Editor’s Note: It may be time for the Georgia Bulldogs to take back the SEC East in 2017. We’ve featured the most important UGA players, coaches, fans and staff for the upcoming season in a 20-part video series, which you can binge-watch right here.

ATHENS – Despite what Georgia fans saw from him last season, Jim Chaney has put together good offenses over the years.

The Bulldogs were awful on offense in 2016. In the 14-team SEC, they were 11th in scoring (24.5 ppg), 11th in total offense (384.7 ypg), 10th in passing (193.5 ypg) and ninth in rushing (191.2 ypg), an area in which UGA usually excels. The lack of production is blamed on Chaney, the 32-year coaching veteran who took over as Georgia’s offensive coordinator in head coach Kirby Smart’s first season.

Contrast that to the three most productive seasons in UGA history, all of which occurred from 2012-14 under former offensive coordinator Mike Bobo, who left to become Colorado State’s head coach in 2015.

But you don’t stick around for more than three decades in major college football if you don’t know what you’re doing. 
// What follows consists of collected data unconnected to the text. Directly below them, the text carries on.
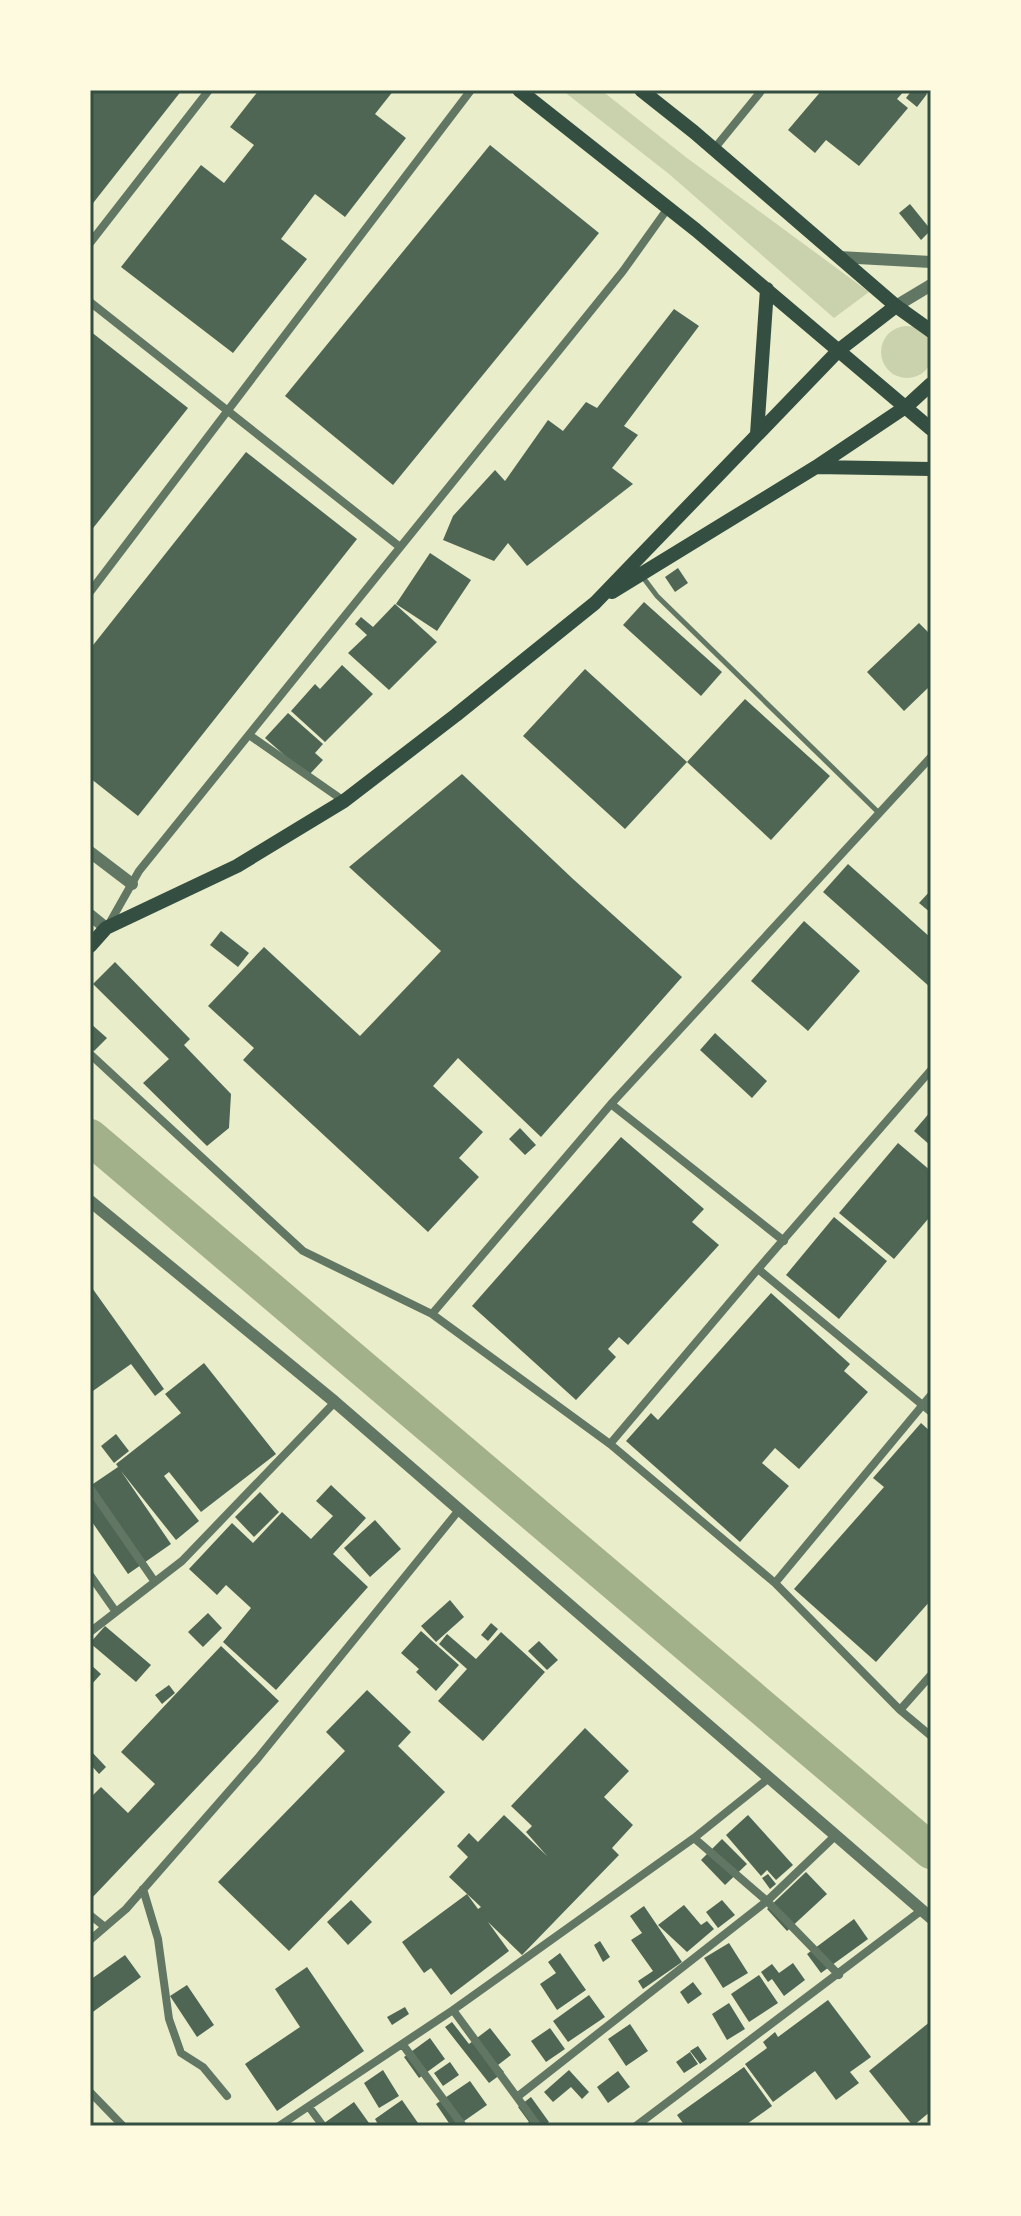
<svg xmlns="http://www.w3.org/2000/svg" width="1021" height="2216" viewBox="0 0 1021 2216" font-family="'Zilla Slab',serif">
  <rect width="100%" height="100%" fill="#e9edc9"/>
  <!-- green -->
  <path fill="#cad2ad" d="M562,90H601L687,158L869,292L834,318L669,174Z
    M881 352a26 26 0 1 1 52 0a26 26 0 1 1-52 0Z"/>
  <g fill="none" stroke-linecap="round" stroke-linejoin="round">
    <!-- river -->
    <path stroke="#a3b18a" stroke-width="36" d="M90,1137L931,1851"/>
  </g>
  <!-- building -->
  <path fill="#4f6655" d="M90,90H182L90,207Z
    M259,90H394L375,114L406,138L345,217L315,194L281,239L307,259L233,353L121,267L201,165L224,183L254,145L230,127Z
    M822,90H905L897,99L908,108L859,166L826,140L815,153L788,130Z
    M912,90H922L927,94L917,107L906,98Z
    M490,145L599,233L393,485L285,396Z
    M910,204L931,230L921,240L899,213Z
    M674,309L699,326L624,426L638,435L612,468L633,484L527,566L508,543L494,561L443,540L453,516L495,470L505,481L548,420L563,431L586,402L597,408Z
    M90,331L188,408L90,532Z
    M246,452L357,539L138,816L90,778V649Z
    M430,553L471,580L437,631L396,604Z
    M678,568L688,583L675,592L665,577Z
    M644,602L722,672L701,696L623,625Z
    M395,604L437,642L389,690L348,653L367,635L355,624L361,617L373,627Z
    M919,623L931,635V685L904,711L867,672Z
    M342,665L373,694L325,742L291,711L315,684L320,689Z
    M585,669L687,762L625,829L523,736Z
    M745,699L830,776L771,840L687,762Z
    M288,713L323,744L315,753L323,760L308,776L265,738Z
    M462,774L573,879L682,977L541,1137L458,1058L433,1086L483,1132L459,1158L479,1177L428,1232L243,1060L254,1048L208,1006L264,947L360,1036L441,951L349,867Z
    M848,864L931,938V988L823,892Z
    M931,890V913L919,903Z
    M804,921L860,971L808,1031L751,981Z
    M221,931L249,953L238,967L210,945Z
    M115,962L190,1039L184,1045L231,1094L229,1128L207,1146L143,1083L169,1059L93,984Z
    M90,1023L107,1038L94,1051L90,1048Z
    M715,1033L767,1081L752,1098L700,1050Z
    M931,1111V1146L914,1131Z
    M520,1128L536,1145L525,1155L509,1139Z
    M621,1137L704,1209L692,1222L719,1245L628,1345L619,1337L608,1349L616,1357L576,1400L472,1306Z
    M898,1143L931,1171V1222L928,1219L894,1259L839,1213Z
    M834,1217L887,1261L839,1319L786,1275Z
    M90,1285L164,1389L155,1396L131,1364L90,1393Z
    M771,1293L850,1364L844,1371L868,1392L799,1469L775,1448L762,1463L789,1486L740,1542L626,1441L651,1413L658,1420Z
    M204,1363L276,1454L201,1512L169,1472L164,1476L199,1521L176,1540L121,1471L171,1544L128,1574L90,1519V1486L118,1467L116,1464L181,1413L165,1394Z
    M921,1423L931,1432V1600L876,1662L794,1589L884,1487L873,1478Z
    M116,1434L129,1451L114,1463L101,1446Z
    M331,1485L366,1518L333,1554L368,1587L276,1690L223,1642L251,1608L226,1585L217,1595L189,1569L232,1523L253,1543L282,1512L311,1539L333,1516L316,1501Z
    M260,1492L279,1512L254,1537L235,1517Z
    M375,1520L401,1549L370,1577L344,1548Z
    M450,1600L464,1617L436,1642L421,1626Z
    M208,1613L222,1628L203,1647L188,1632Z
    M491,1623L498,1629L488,1641L481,1635Z
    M105,1626L151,1665L136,1682L90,1643Z
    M421,1631L459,1665L436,1691L416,1672L419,1669L401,1653Z
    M501,1632L545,1672L483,1741L438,1701L467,1669L439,1644L447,1634L476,1659Z
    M539,1641L558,1660L547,1670L528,1651Z
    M221,1646L279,1701L90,1900V1798L101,1787L128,1813L155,1784L121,1752Z
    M90,1664L101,1674L90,1686Z
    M169,1685L175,1693L162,1704L155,1695Z
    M367,1690L411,1732L398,1746L445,1792L289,1951L218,1882L345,1751L326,1732Z
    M585,1728L629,1771L604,1797L633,1825L612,1848L619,1855L522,1955L488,1922L509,1951L451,1995L431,1968L424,1973L402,1942L467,1894L478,1909L481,1907L449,1877L468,1857L457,1846L469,1833L478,1842L504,1815L547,1856L526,1832L532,1826L511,1806Z
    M90,1750L106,1767L99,1774L90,1764Z
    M748,1815L793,1865L776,1880L767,1870L761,1876L726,1835Z
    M722,1839L747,1864L725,1885L701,1860Z
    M806,1872L827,1894L787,1931L767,1909Z
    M768,1874L776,1884L770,1889L762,1878Z
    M351,1900L372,1922L348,1945L327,1922Z
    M722,1900L735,1915L718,1928L706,1912Z
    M684,1905L701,1925L707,1921L714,1929L687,1952L658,1925Z
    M644,1906L682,1962L643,1989L638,1981L653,1971L631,1940L642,1933L630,1916Z
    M854,1919L868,1939L821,1973L807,1954Z
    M600,1941L610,1957L603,1962L594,1945Z
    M729,1943L748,1973L723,1988L704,1958Z
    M560,1953L586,1990L557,2010L540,1984L556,1973L548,1962Z
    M125,1955L141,1977L90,2014V1980Z
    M793,1963L805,1980L784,1996L772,1979L768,1982L761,1972L772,1964L779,1973Z
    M307,1967L364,2051L277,2111L245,2064L300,2027L275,1989Z
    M759,1975L778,2003L749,2022L731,1994Z
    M693,1982L702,1994L688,2004L680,1992Z
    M187,1985L214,2025L197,2037L170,1996Z
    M589,1995L605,2017L568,2042L553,2021Z
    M828,2000L871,2057L850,2072L859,2083L836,2100L815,2071L773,2102L745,2064L767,2048L763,2042L775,2032L778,2037Z
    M729,2003L745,2029L727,2040L712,2014Z
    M405,2007L409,2014L392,2025L387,2017Z
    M931,2021V2111L913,2126L869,2071Z
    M452,2022L469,2044L490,2028L511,2055L498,2065L504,2072L489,2083L445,2027Z
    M630,2024L648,2051L626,2066L608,2039Z
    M550,2028L565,2049L546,2062L531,2041Z
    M430,2038L445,2059L419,2078L404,2057Z
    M698,2046L707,2059L700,2064L690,2051Z
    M690,2052L698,2064L684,2073L676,2062Z
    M450,2062L459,2075L443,2086L434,2073Z
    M744,2067L772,2106L744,2126H685L677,2115Z
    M383,2070L399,2096L379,2108L364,2083Z
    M569,2070L589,2092L582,2099L571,2087L553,2102L544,2092Z
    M618,2071L630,2087L608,2103L597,2087Z
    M470,2081L487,2105L457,2126H451L436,2104Z
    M531,2097L549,2122L544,2126H523L529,2122L518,2107Z
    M402,2100L418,2123L413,2126H379L375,2119Z
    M354,2102L369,2123L364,2126H320Z"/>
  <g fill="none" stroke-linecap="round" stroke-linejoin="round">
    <!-- service -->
    <path stroke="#617663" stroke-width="5" d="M642,576L657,596L879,813"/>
    <!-- minor -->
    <path stroke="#617663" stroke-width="8" d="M714,149L762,90
      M90,243L209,90
      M90,302L400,547
      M90,592L471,90
      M249,735L344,801
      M109,924L139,871L623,271L668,208
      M90,1054L303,1251L432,1314L610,1444L775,1583L900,1710L931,1736
      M611,1104L784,1241
      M758,1269L931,1412
      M432,1314L611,1104L931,757
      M610,1444L758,1269L931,1070
      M90,1488L155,1582
      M90,1575L116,1612
      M775,1583L931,1395
      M90,1632L182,1561L335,1402
      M900,1710L931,1675
      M694,1838L767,1901L839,1975
      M143,1889L158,1939L169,2019L181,2053L203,2067L227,2096
      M90,1915L105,1927
      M90,1940L126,1909L258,1758L459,1510
      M453,2010L538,2126
      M403,2045L463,2126
      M90,2092L123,2126
      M517,2097L767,1901L836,1835
      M309,2107L323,2126
      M279,2126L453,2010L694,1838L769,1778
      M636,2126L922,1910"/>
    <!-- tertiary -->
    <path stroke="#617663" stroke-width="12" d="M839,257L931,262
      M896,306L931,285
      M90,852L132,884
      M90,915L106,928
      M90,1201L335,1402L931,1918"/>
    <!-- secondary -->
    <path stroke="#344e41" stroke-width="14" d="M519,90L696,230L931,429
      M641,90L694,132L896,306L931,331
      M757,434L767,289
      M816,467L931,469
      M612,592L816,467L907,406L931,384
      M90,946L106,928L237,866L344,801L456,715L595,603L839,350L896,306"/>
  </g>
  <!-- border -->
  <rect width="1021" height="2216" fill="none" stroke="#fefae0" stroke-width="184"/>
  <rect x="92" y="92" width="837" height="2032" fill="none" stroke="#344e41" stroke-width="3"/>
</svg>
Chaney’s offense at Tennessee – where he also served as interim head coach —  finished 18th in the country and featured the seventh-most passing yards and TDs in SEC history. During his two-year stop at Arkansas (2013-14), his offense averaged 406 yards and 31.9 points while producing two 1,000-yard rushers and a 2,000-yard passer. At Purdue, where he was coordinator from 1997-2005, his quarterback, Drew Brees, led the nation in total offense and won the Maxwell Award.

So it’s not like Chaney doesn’t know what he’s doing. More likely, Chaney and Georgia’s offense had a hard time overcoming the fact it was operating behind a substandard offensive line and true freshman starter at quarterback. There is also evidence that what Smart was asking Chaney to do ran counter to what was best suited for his quarterback and personnel.

Regardless, Chaney is in the second year of a three-year contract. If the Bulldogs can get back on track and produce yards and points at the rate the program is accustomed, it will be another reason Georgia should own the East.